When working with multiple files, it's important to follow some best practices to keep your code efficient and error-free.

  • Always use context managers (with open(...)) to ensure files are closed properly.
  • Handle exceptions for missing files, permission errors, or encoding issues.
  • Use absolute paths for clarity, especially in larger projects.
  • Consider memory usage—for very large files, read line-by-line or in chunks.
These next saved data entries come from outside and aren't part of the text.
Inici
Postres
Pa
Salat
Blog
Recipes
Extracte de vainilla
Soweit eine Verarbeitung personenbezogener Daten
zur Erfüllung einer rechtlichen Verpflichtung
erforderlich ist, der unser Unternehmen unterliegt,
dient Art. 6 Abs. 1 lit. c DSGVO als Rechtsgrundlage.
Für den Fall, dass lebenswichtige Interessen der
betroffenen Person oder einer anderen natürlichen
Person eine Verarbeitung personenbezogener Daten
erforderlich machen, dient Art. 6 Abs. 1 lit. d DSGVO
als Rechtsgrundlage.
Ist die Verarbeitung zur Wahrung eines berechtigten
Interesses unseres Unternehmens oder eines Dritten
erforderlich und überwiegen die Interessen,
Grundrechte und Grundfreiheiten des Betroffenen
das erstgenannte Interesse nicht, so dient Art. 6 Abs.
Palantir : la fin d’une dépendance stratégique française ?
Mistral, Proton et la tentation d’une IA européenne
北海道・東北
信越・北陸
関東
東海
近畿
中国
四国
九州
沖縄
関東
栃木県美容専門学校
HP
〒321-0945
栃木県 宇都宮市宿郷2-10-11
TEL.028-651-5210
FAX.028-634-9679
Here’s an example with error handling:

import glob

for file_path in glob.glob('*.txt'):
    try:
        with open(file_path, 'r', encoding='utf-8') as file:
            content = file.read()
            # process content
    except FileNotFoundError:
        print(f"{file_path} not found.")
    except PermissionError:
        print(f"Permission denied for {file_path}.")
    except UnicodeDecodeError:
        print(f"Encoding issue in {file_path}.")

By anticipating errors, you make your scripts more robust and user-friendly.
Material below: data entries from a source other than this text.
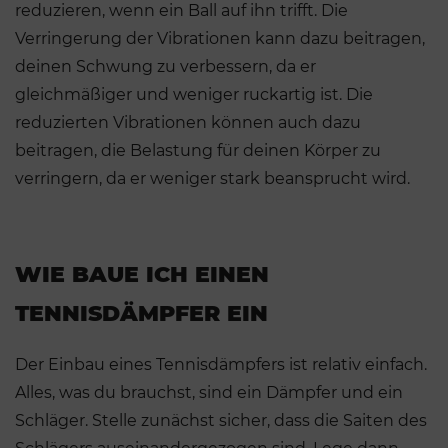
reduzieren, wenn ein Ball auf ihn trifft. Die
Verringerung der Vibrationen kann dazu beitragen,
deinen Schwung zu verbessern, da er
gleichmäßiger und weniger ruckartig ist. Die
reduzierten Vibrationen können auch dazu
beitragen, die Belastung für deinen Körper zu
verringern, da er weniger stark beansprucht wird.
WIE BAUE ICH EINEN
TENNISDÄMPFER EIN
Der Einbau eines Tennisdämpfers ist relativ einfach.
Alles, was du brauchst, sind ein Dämpfer und ein
Schläger. Stelle zunächst sicher, dass die Saiten des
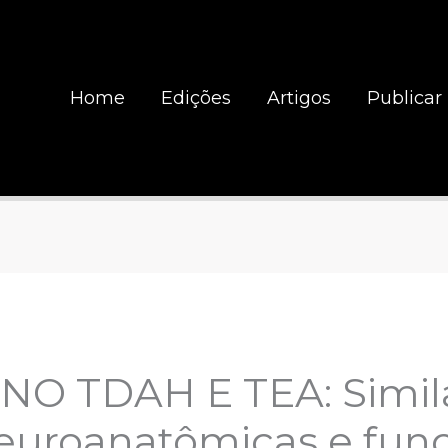
Home
Edições
Artigos
Publicar
O TDAH E TEA: Simila
euroanatômicas e func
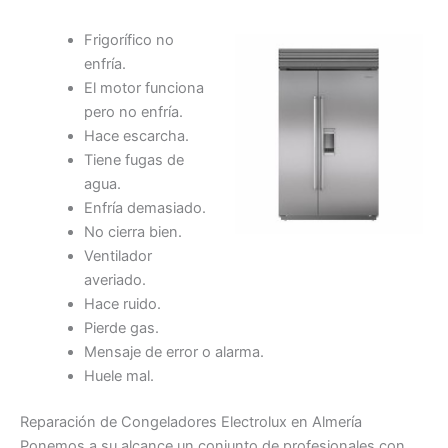
Frigorífico no
enfría.
El motor funciona
pero no enfría.
Hace escarcha.
Tiene fugas de
agua.
Enfría demasiado.
No cierra bien.
Ventilador
averiado.
Hace ruido.
Pierde gas.
Mensaje de error o alarma.
Huele mal.
Reparación de Congeladores Electrolux en Almería
Ponemos a su alcance un conjunto de profesionales con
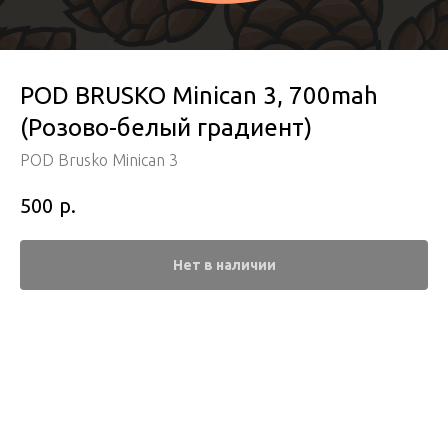
POD BRUSKO Minican 3, 700mah
(Розово-белый градиент)
POD Brusko Minican 3
р.
500
Нет в наличии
Scenario Recommended Approach
Flat directory glob or pathlib
Nested directories os.walk or pathlib.rglob
Pattern-based selection glob
Large number of files concurrent.futures
Cross-platform needs pathlib

Putting It All Together: A Complete Example

Let’s write a script that reads all .txt files in a directory and its subdirectories, processes each one, and handles errors gracefully.

from pathlib import Path
import sys

def process_file(file_path):
    try:
        content = file_path.read_text(encoding='utf-8')
        # Example: count lines
        line_count = len(content.splitlines())
        print(f"{file_path}: {line_count} lines")
    except Exception as e:
        print(f"Error reading {file_path}: {e}")

def main(directory):
    folder = Path(directory)
    txt_files = folder.rglob('*.txt')
    for file_path in txt_files:
        process_file(file_path)

if __name__ == '__main__':
    if len(sys.argv) > 1:
        main(sys.argv[1])
    else:
        main('.')

You can run this from the command line and pass a directory path, or it defaults to the current directory.

Summary of Key Points

  • Use os.listdir() for simple cases but remember to filter files from directories.
  • glob is great for pattern matching and returns full paths.
  • pathlib provides a modern, object-oriented interface.
  • os.walk() is ideal for recursive directory traversal.
  • Handle exceptions to make your code robust.
  • For many files, consider parallel reading with concurrent.futures.

Experiment with these methods to see which fits your use case best. Each has its strengths, and often the best choice depends on your specific needs and personal preference.

Now you're equipped to handle multiple files in Python like a pro!